The Architecture of the Arkansas Ozarks by Donald Harington
My rating: 5/5 cats
yes. donald harington. yes.
do i frequently get enthusiastic here on goodreads.com this blog o’mine?? do i bark at the mailman, chase balls, and develop a fondness for legs? guilty, yes. but besides dfw, who is my soul, who are the big three?? jonathan carroll, thomas hardy, and dear donald harington. that is not to say that other-enthusiasm is false or fleeting or unwarranted, but these three authors tame my beast and make me stop yipping and running in circles, and absorb all my attention as i curl up and get lost in their words for a few hours.
i am abandoning this metaphor…now!
so this book. if you are not going to follow my advice and read them all in order, this is probably the best starting point. i’m not a doctor, i don’t know what’s best for you, but i feel like i am qualified to make a recommendation based on loving donald harington more than most people. this book covers many generations of the ingledew family, just one of the families harington dreamed up before lovingly crafting and effortlessly detailing their lives and speech and motives. reading this will give you teasers about other characters, other places, right places, but will not give away too many surprises along the way. when i read this book, i did so after having only read one other of his books (choiring of the trees), and i put it down, thinking—“man, i wish i knew more about _____.” or “_________was such a great character—i could read a whole book about her.”
guess what??
one of my favorite parts of this book is the focus of an entire other book!! how many authors will do that for you?? did dickens write a whole novel about the origin story of miss havisham from her perspective?? no he did not, selfish man. harington knew what we wanted and he gave it to us.

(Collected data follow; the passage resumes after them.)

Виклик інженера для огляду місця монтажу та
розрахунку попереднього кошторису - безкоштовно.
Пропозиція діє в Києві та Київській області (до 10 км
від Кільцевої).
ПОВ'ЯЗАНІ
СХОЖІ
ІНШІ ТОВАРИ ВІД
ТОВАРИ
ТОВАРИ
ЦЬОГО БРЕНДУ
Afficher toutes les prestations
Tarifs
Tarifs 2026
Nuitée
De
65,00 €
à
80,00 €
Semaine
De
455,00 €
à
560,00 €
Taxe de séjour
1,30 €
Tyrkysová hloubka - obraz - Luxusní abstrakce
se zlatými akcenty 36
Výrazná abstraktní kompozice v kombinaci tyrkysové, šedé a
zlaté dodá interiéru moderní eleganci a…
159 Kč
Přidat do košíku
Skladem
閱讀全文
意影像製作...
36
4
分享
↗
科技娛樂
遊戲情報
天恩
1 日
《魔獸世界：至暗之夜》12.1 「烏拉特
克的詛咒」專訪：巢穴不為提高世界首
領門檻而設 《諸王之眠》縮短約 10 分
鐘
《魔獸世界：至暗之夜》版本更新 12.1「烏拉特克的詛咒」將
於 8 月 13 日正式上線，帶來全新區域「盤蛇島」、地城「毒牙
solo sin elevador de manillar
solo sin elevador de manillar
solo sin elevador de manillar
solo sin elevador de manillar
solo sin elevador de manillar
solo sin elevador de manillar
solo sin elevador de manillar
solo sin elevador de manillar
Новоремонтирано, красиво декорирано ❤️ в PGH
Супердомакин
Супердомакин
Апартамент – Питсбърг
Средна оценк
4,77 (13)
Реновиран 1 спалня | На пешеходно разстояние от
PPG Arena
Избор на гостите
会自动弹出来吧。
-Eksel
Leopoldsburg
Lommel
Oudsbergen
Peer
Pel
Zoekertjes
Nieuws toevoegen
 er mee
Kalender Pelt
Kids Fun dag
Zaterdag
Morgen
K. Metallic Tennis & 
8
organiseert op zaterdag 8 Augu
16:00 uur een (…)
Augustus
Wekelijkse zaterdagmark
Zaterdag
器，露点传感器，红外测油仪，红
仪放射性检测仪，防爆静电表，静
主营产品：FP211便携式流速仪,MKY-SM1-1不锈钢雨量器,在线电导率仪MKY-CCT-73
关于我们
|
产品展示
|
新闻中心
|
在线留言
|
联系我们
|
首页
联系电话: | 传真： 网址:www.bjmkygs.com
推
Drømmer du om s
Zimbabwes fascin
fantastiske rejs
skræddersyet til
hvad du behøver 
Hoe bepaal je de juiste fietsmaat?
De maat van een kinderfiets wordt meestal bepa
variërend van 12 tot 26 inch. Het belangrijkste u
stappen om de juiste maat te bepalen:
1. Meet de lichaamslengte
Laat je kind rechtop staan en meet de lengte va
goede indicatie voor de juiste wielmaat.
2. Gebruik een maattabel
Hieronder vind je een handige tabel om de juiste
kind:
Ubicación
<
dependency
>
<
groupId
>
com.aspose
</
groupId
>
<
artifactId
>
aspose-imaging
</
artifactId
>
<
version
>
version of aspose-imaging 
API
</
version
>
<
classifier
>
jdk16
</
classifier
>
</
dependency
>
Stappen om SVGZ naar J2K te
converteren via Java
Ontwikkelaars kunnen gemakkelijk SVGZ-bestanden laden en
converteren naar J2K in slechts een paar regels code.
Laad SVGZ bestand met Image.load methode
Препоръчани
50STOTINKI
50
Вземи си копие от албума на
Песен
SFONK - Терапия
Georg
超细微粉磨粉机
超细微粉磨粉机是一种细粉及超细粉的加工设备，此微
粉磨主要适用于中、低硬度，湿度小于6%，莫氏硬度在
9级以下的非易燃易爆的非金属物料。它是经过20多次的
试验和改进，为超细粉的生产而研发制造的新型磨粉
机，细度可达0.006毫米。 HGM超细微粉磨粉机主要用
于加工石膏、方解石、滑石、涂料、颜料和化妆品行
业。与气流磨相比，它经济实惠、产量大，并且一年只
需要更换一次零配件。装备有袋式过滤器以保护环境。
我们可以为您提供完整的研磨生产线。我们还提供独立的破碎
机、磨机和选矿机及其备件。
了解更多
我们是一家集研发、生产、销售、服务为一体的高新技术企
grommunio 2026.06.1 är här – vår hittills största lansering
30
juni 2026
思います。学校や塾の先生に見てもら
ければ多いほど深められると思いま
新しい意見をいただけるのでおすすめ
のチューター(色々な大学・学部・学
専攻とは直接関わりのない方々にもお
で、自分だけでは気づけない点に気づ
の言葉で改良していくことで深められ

you will learn about buildings, yes, but you will learn about the people whose lives revolved around those buildings; you will wish this book had been your history textbook in elementary school because even though it is not real, it feels real. harington is that good at creating a world—a town with people whose lives sometimes work magic but always always entertain.
i feel like a literary explorer out here. i need him to be more known and loved than he is—i want this to be my gift to you readers.
he is not an author to miss out on, but he is an author to miss. terribly.